Di Da Nang, saya pergi ke Divisi Udara ke-372 dan menghubungi serta meminta bertemu dengan Bapak Han Van Quang, yang saat itu menjabat sebagai Komandan Divisi. Bertemu kembali setelah 30 tahun berpisah, kami berdua merasa bahagia dan terharu.
Tuan Quang segera menelepon Hanoi untuk memberi tahu Tuan Luc, Tuan De... lalu membeli tiket dan pergi bersama saya ke Utara untuk bertemu kembali dengan saudara-saudara. Setibanya di Hanoi, saudara-saudara di skuadron merasa senang sekaligus sedih, berjabat tangan dan saling menyapa, sangat bahagia.
Di Hanoi dingin sekali, dan saya menggigil hanya dengan baju tipis. Melihat itu, Pak Luc meminjamkan saya mantel hangat untuk dipakai sementara, lalu kami bertemu dan pergi jalan-jalan bersama.
Setelah itu, saudara-saudara di skuadron berusaha mendukung saya dalam hidup. Setelah pulang ke rumah sebentar, saya senang menerima kabar dari Tu De bahwa saya telah menerima medali setelah pengeboman Bandara Tan Son Nhat.
Mendengar kabar tersebut, saya sangat terkejut sekaligus bahagia. Baru kemudian saya tahu bahwa saya juga telah menerima medali tersebut. Pak De mengatakan bahwa Pertahanan Udara - Angkatan Udara masih menyimpan medali tersebut dan akan memberikannya kepada saya.
Setelah itu, saya diundang ke Kota Ho Chi Minh untuk menerima medali tersebut. Namun, Tuan Tu De tidak setuju karena menganggapnya tidak masuk akal.
Dia ingin saya menerima medali secara lokal sehingga setiap orang tahu bahwa saya telah berkontribusi terhadap revolusi.
Tuan On dan medali mulia.
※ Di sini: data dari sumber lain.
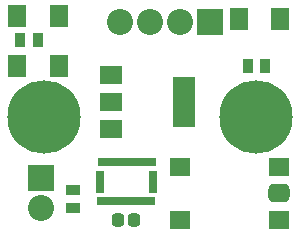
<source format=gts>
G04*
G04 #@! TF.GenerationSoftware,Altium Limited,Altium Designer,24.2.2 (26)*
G04*
G04 Layer_Color=8388736*
%FSLAX44Y44*%
%MOMM*%
G71*
G04*
G04 #@! TF.SameCoordinates,671ECA9C-2CDA-4785-821E-9719013758DC*
G04*
G04*
G04 #@! TF.FilePolarity,Negative*
G04*
G01*
G75*
%ADD14R,4.9540X0.6790*%
%ADD15R,0.6780X1.9500*%
%ADD16R,0.4532X0.6782*%
%ADD17R,0.6782X0.4532*%
%ADD18R,1.9032X1.6032*%
%ADD19R,1.9032X4.2032*%
G04:AMPARAMS|DCode=20|XSize=1.8032mm|YSize=1.6032mm|CornerRadius=0.4516mm|HoleSize=0mm|Usage=FLASHONLY|Rotation=0.000|XOffset=0mm|YOffset=0mm|HoleType=Round|Shape=RoundedRectangle|*
%AMROUNDEDRECTD20*
21,1,1.8032,0.7000,0,0,0.0*
21,1,0.9000,1.6032,0,0,0.0*
1,1,0.9032,0.4500,-0.3500*
1,1,0.9032,-0.4500,-0.3500*
1,1,0.9032,-0.4500,0.3500*
1,1,0.9032,0.4500,0.3500*
%
%ADD20ROUNDEDRECTD20*%
%ADD21R,1.8000X1.6000*%
%ADD22R,0.9032X1.2032*%
%ADD23R,1.2032X0.9032*%
%ADD24R,1.5032X1.9032*%
G04:AMPARAMS|DCode=25|XSize=1.1532mm|YSize=1.0532mm|CornerRadius=0.3141mm|HoleSize=0mm|Usage=FLASHONLY|Rotation=90.000|XOffset=0mm|YOffset=0mm|HoleType=Round|Shape=RoundedRectangle|*
%AMROUNDEDRECTD25*
21,1,1.1532,0.4250,0,0,90.0*
21,1,0.5250,1.0532,0,0,90.0*
1,1,0.6282,0.2125,0.2625*
1,1,0.6282,0.2125,-0.2625*
1,1,0.6282,-0.2125,-0.2625*
1,1,0.6282,-0.2125,0.2625*
%
%ADD25ROUNDEDRECTD25*%
%ADD26C,2.2032*%
%ADD27R,2.2032X2.2032*%
%ADD28R,2.2032X2.2032*%
%ADD29C,6.2032*%
D14*
X360365Y316520D02*
D03*
X360000Y283480D02*
D03*
D15*
X337500Y300000D02*
D03*
X382520D02*
D03*
D16*
X377860Y316520D02*
D03*
X372860D02*
D03*
X367860D02*
D03*
X362860D02*
D03*
X357860D02*
D03*
X352860D02*
D03*
X347860D02*
D03*
X342860D02*
D03*
X382860D02*
D03*
X337860D02*
D03*
X382500Y283480D02*
D03*
X377500D02*
D03*
X372500D02*
D03*
X367500D02*
D03*
X362500D02*
D03*
X357500D02*
D03*
X352500D02*
D03*
X347500D02*
D03*
X342500D02*
D03*
X337500D02*
D03*
D17*
X382500Y292500D02*
D03*
X337500D02*
D03*
X382500Y297500D02*
D03*
Y302500D02*
D03*
X337500D02*
D03*
X382500Y307500D02*
D03*
X337500Y297500D02*
D03*
Y307500D02*
D03*
D18*
X346500Y390500D02*
D03*
Y367500D02*
D03*
Y344500D02*
D03*
D19*
X408500Y367500D02*
D03*
D20*
X489500Y290000D02*
D03*
D21*
Y267525D02*
D03*
Y312475D02*
D03*
X405500Y267525D02*
D03*
Y312475D02*
D03*
D22*
X270000Y420000D02*
D03*
X285000D02*
D03*
X477500Y397500D02*
D03*
X462500D02*
D03*
D23*
X315000Y292500D02*
D03*
Y277500D02*
D03*
D24*
X302500Y397500D02*
D03*
X267500D02*
D03*
X302500Y440000D02*
D03*
X267500D02*
D03*
X490000Y437500D02*
D03*
X455000D02*
D03*
D25*
X366750Y267500D02*
D03*
X353250D02*
D03*
D26*
X379600Y434826D02*
D03*
X405000D02*
D03*
X354200D02*
D03*
X287500Y277300D02*
D03*
D27*
X430400Y434826D02*
D03*
D28*
X287500Y302700D02*
D03*
D29*
X470000Y355000D02*
D03*
X290000D02*
D03*
M02*

</source>
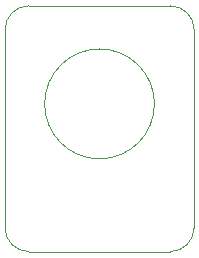
<source format=gbr>
%TF.GenerationSoftware,KiCad,Pcbnew,(5.1.6)-1*%
%TF.CreationDate,2020-07-27T22:26:39+01:00*%
%TF.ProjectId,enc-led,656e632d-6c65-4642-9e6b-696361645f70,rev?*%
%TF.SameCoordinates,Original*%
%TF.FileFunction,Profile,NP*%
%FSLAX46Y46*%
G04 Gerber Fmt 4.6, Leading zero omitted, Abs format (unit mm)*
G04 Created by KiCad (PCBNEW (5.1.6)-1) date 2020-07-27 22:26:39*
%MOMM*%
%LPD*%
G01*
G04 APERTURE LIST*
%TA.AperFunction,Profile*%
%ADD10C,0.050000*%
%TD*%
G04 APERTURE END LIST*
D10*
X32650000Y-28300000D02*
G75*
G03*
X32650000Y-28300000I-4650000J0D01*
G01*
X36000000Y-38800000D02*
G75*
G02*
X34000000Y-40800000I-2000000J0D01*
G01*
X22000000Y-40800000D02*
G75*
G02*
X20000000Y-38800000I0J2000000D01*
G01*
X34000000Y-20000000D02*
G75*
G02*
X36000000Y-22000000I0J-2000000D01*
G01*
X20000000Y-22000000D02*
G75*
G02*
X22000000Y-20000000I2000000J0D01*
G01*
X20000000Y-38800000D02*
X20000000Y-22000000D01*
X34000000Y-40800000D02*
X22000000Y-40800000D01*
X36000000Y-22000000D02*
X36000000Y-38800000D01*
X22000000Y-20000000D02*
X34000000Y-20000000D01*
M02*

</source>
Foto: Nguyen Hue
Pada bulan Agustus 2008, disaksikan oleh puluhan pejabat dan masyarakat setempat, upacara pemberian Medali Prestasi Pembebasan Kelas Satu kepada Tn. Tran Van On diadakan dengan khidmat di Komite Rakyat komune Go Cong.
Sambil memegang medali dan sertifikat yang telah pudar seiring waktu, Tuan On terharu hingga menitikkan air mata. Di akhir upacara, ia tak bisa menyembunyikan rasa bangganya, tetapi mengatakan akan membungkus medali itu dalam sebuah tas untuk dibawa pulang.
Sekali lagi, Tuan Tu De tidak setuju. Ia meminta rekannya untuk mengenakan medali di dadanya dan berjalan pulang melalui jalan terlebar dan terpanjang. Tuan De ingin penduduk setempat melihat bagaimana Tuan On telah berkontribusi pada revolusi…
"Saya mendengarkan. Jadi hari itu, saya memakai medali saya, memegang sertifikat penghargaan saya, duduk di sadel motor, dan membiarkan rekan satu tim saya mengantar saya pulang melalui jalan desa terpanjang.
"Itu adalah kebahagiaan dan kebanggaan yang luar biasa. Sejak hari negara ini bersatu kembali, hingga hari itu, saya kembali merasakan kebahagiaan yang luar biasa," ungkap Bapak On.